TASK DIRECTIONS. Filter the records below for the word "Exit". Keep each line that has it.

DATA TO EXAMINE.

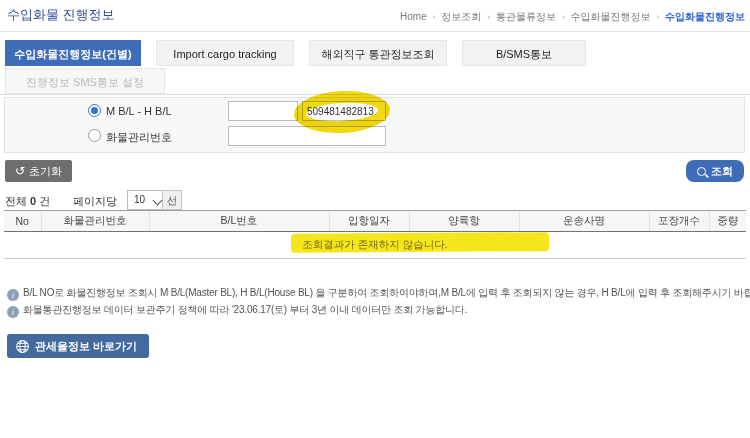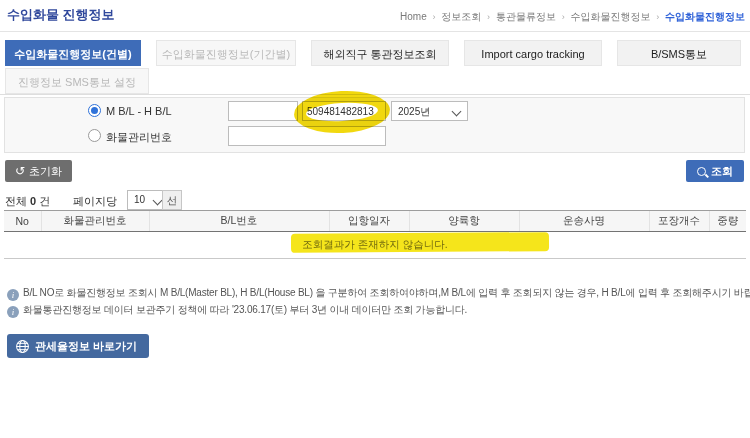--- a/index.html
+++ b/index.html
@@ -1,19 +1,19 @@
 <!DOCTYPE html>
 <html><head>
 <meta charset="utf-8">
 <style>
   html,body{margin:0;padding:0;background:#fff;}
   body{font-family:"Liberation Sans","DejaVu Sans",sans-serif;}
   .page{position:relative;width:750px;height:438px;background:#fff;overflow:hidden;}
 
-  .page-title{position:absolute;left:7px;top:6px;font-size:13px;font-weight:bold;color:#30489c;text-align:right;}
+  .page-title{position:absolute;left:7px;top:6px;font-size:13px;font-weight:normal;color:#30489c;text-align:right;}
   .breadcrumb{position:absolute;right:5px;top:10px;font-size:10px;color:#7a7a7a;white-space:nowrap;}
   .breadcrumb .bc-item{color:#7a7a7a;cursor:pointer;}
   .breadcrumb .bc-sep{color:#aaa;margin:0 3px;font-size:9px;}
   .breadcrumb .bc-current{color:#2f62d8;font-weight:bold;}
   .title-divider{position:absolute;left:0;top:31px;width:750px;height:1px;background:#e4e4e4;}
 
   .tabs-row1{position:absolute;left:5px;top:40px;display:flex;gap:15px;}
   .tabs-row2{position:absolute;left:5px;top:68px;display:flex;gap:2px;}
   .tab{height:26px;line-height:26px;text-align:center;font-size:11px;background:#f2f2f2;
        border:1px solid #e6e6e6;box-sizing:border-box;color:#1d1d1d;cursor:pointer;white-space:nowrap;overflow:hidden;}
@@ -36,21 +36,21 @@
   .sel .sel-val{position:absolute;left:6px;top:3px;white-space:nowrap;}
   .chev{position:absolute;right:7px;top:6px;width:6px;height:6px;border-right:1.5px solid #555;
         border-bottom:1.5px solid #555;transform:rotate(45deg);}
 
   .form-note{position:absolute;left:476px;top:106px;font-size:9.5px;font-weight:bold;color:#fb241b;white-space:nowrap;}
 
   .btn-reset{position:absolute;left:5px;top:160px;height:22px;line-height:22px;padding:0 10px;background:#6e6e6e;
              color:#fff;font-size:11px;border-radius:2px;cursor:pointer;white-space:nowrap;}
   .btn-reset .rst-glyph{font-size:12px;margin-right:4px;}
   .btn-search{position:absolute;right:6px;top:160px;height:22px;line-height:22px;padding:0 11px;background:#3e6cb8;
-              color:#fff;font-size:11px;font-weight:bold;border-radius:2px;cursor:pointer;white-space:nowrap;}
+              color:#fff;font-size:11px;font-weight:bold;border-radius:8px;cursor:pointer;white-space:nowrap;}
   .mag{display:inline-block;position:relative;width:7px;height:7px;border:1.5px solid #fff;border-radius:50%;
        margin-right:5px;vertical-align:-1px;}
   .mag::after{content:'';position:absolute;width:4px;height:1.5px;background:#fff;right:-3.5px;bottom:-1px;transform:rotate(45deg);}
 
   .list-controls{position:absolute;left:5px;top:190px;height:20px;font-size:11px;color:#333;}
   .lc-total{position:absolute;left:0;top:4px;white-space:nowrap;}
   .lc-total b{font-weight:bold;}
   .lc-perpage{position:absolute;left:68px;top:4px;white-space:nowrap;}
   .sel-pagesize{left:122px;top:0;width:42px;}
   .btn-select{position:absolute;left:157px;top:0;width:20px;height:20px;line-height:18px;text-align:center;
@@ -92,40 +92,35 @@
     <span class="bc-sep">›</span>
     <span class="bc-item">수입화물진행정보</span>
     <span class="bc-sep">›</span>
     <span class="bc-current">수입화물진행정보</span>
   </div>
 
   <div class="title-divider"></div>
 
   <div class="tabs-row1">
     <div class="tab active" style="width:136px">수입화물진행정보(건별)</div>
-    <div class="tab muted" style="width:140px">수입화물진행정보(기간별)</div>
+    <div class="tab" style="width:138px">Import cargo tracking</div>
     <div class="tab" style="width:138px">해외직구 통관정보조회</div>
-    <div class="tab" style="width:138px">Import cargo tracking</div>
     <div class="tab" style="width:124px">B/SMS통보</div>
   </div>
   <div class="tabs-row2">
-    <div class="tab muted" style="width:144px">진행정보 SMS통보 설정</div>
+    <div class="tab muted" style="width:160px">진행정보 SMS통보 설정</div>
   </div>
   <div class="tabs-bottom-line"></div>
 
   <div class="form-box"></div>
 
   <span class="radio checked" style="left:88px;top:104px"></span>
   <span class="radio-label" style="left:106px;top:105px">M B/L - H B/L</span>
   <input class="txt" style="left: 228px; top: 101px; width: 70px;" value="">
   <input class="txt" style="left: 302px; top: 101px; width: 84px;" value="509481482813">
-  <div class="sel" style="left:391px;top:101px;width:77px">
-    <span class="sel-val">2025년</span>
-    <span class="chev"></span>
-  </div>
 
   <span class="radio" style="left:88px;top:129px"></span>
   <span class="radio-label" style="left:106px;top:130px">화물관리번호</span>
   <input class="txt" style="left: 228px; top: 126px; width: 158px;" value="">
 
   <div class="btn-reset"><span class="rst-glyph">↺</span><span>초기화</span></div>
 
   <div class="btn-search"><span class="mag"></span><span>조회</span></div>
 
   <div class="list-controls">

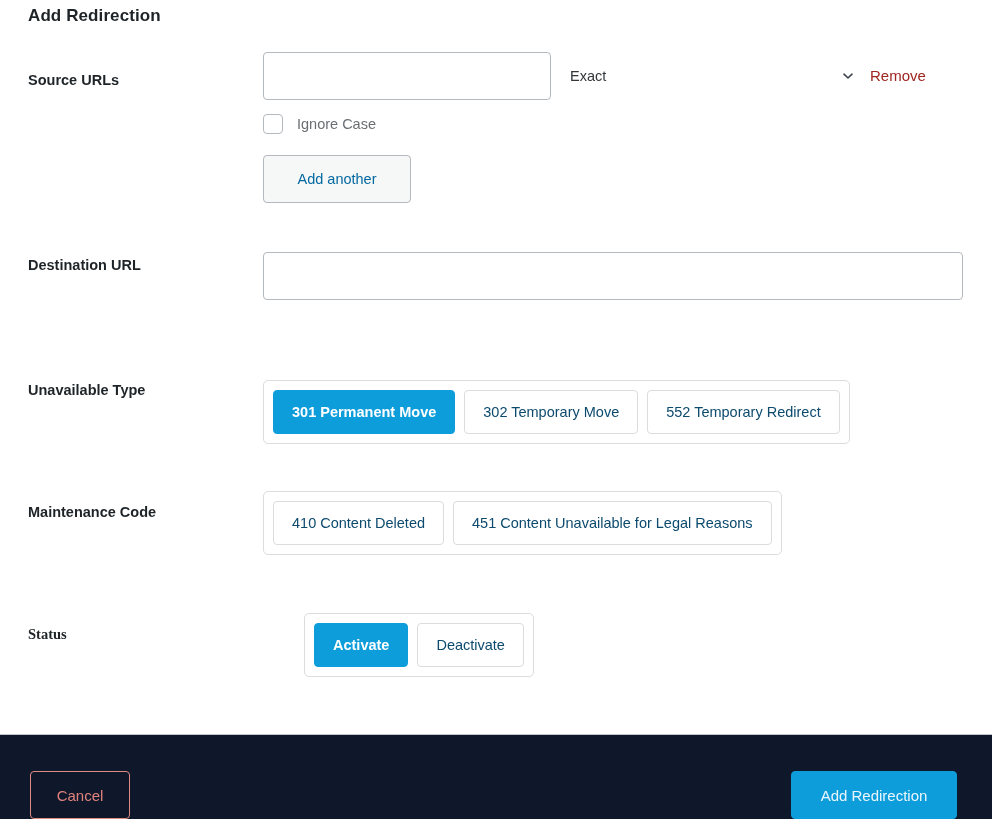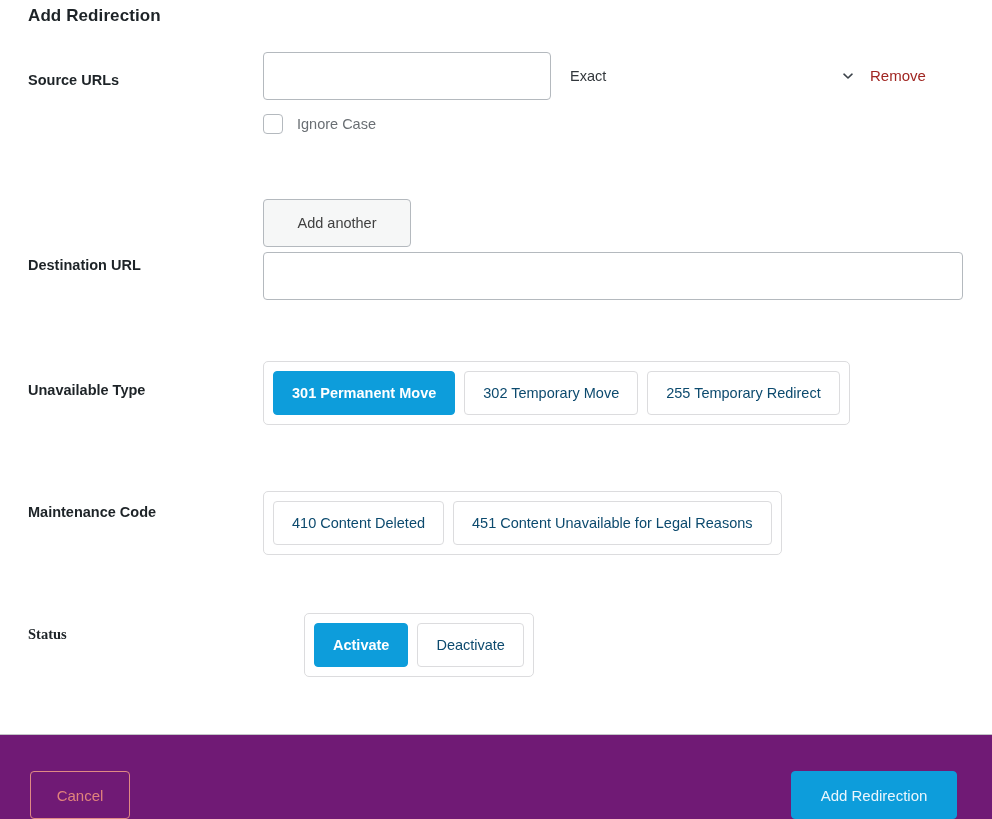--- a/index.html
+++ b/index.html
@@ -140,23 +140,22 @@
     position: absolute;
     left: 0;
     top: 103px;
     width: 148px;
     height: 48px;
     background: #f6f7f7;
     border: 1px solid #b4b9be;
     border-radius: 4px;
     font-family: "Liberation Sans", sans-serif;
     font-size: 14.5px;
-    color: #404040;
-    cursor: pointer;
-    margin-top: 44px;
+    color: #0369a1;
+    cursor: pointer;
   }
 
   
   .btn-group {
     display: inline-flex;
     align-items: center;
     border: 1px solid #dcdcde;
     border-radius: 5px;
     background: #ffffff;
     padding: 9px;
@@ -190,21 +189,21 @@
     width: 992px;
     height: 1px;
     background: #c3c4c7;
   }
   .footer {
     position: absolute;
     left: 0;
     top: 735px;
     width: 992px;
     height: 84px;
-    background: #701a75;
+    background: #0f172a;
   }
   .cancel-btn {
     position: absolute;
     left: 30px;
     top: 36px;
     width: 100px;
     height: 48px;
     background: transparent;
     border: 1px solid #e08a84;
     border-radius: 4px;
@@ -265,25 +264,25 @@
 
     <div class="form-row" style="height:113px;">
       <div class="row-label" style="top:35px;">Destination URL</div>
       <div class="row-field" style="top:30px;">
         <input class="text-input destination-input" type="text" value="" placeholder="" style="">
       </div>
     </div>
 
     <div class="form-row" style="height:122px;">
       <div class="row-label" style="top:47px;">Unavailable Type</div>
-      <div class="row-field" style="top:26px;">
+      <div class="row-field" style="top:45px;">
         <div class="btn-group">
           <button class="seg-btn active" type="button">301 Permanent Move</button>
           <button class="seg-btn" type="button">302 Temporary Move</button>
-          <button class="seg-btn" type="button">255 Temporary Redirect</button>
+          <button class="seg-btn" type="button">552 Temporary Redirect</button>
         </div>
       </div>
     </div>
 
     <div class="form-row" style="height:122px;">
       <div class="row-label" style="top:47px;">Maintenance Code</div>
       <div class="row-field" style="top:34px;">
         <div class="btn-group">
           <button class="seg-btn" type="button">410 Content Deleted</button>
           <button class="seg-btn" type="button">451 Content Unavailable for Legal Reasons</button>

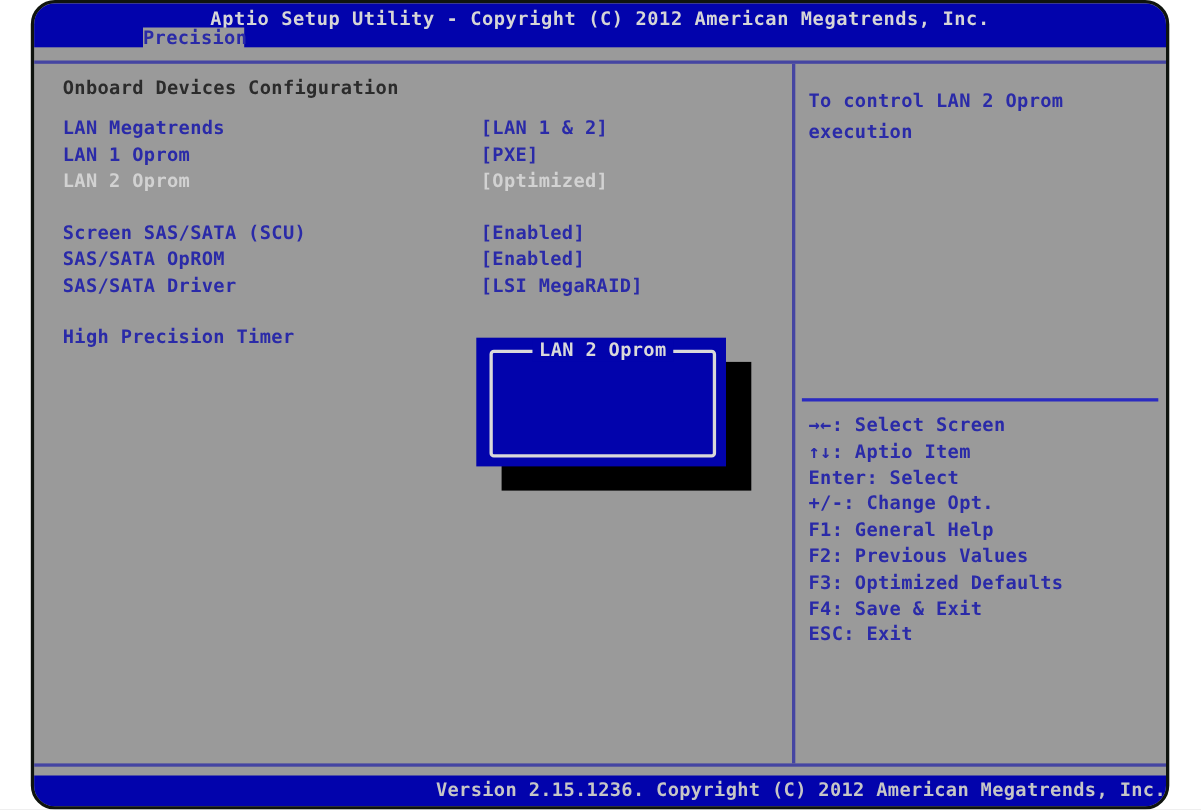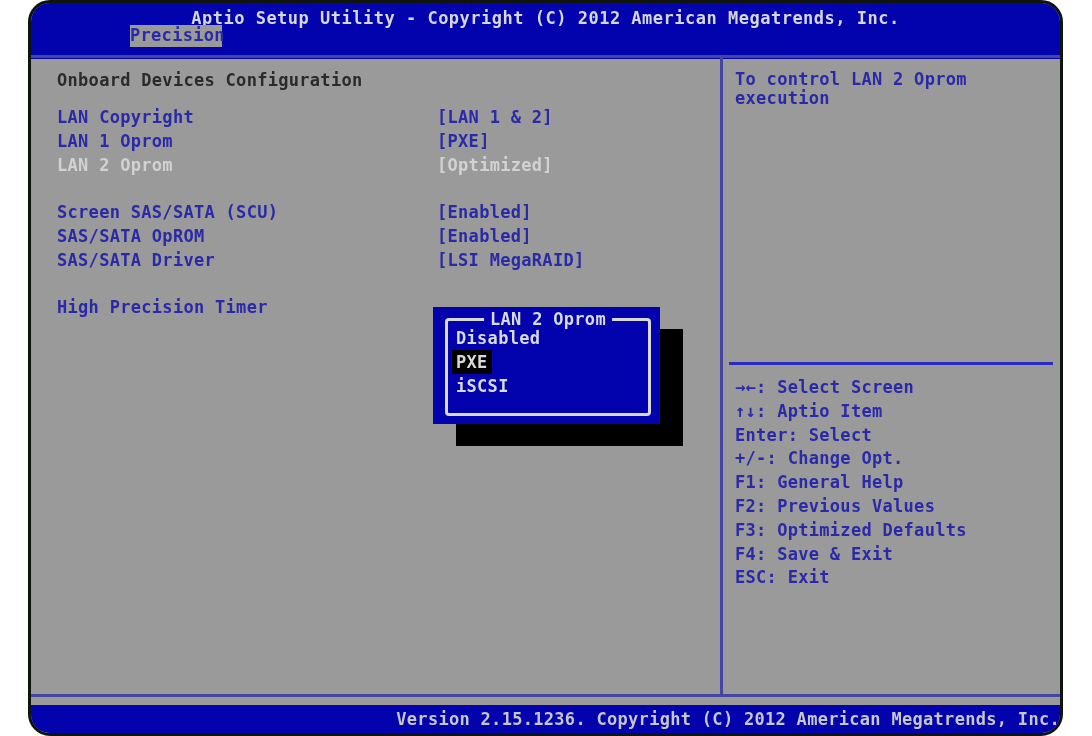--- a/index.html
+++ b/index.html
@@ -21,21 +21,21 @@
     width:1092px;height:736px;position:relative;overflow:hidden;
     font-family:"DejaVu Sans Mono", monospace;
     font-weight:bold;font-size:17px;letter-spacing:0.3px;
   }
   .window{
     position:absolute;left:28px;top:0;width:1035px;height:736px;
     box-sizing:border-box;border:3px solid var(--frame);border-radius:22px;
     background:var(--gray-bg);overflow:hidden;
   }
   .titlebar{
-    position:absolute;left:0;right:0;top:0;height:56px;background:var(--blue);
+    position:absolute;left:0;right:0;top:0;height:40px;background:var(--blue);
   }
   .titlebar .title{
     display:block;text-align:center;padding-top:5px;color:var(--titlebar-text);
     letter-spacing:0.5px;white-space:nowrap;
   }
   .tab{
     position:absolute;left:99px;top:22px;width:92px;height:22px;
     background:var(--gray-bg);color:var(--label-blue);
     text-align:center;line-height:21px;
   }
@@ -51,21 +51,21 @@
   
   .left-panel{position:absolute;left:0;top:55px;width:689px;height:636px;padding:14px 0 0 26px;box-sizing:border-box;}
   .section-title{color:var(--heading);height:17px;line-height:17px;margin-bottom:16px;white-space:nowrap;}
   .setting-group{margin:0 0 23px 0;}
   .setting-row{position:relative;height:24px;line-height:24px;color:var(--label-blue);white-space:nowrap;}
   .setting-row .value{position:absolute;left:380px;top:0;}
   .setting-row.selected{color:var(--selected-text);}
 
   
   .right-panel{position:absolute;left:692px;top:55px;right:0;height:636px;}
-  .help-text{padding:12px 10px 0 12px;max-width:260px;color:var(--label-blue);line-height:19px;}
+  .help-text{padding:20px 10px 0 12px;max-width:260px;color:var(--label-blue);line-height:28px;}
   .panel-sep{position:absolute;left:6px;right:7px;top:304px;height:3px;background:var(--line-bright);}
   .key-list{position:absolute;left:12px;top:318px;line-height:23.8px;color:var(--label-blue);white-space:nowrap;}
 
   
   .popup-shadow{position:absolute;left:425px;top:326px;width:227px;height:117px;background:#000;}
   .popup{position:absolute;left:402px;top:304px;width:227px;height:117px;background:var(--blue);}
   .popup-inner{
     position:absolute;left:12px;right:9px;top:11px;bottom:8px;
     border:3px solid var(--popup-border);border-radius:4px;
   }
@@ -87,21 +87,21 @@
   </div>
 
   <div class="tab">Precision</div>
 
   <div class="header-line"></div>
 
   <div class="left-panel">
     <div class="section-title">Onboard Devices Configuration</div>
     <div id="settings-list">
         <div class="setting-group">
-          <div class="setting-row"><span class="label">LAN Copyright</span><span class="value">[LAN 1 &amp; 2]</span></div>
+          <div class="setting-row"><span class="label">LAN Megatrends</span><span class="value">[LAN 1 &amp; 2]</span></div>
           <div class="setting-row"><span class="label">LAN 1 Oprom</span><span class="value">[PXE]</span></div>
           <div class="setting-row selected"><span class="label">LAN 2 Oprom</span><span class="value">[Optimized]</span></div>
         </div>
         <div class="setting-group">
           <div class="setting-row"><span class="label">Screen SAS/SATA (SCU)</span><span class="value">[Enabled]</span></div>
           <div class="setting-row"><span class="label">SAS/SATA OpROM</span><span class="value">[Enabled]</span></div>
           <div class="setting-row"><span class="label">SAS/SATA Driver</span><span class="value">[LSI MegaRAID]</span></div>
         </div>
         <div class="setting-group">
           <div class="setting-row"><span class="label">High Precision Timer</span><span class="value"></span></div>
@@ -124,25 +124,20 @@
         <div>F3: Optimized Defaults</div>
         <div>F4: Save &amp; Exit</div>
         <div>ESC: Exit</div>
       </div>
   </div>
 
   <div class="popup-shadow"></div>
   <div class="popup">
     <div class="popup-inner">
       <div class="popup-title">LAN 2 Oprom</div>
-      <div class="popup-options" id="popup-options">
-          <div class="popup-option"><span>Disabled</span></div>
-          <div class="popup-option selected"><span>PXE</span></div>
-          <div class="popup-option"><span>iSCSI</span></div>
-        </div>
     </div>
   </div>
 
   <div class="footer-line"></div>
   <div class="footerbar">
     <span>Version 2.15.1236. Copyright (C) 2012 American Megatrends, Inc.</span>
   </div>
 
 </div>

SOLVED PROBLEM.
         <div>F4: Save &amp; Exit</div>
         <div>ESC: Exit</div>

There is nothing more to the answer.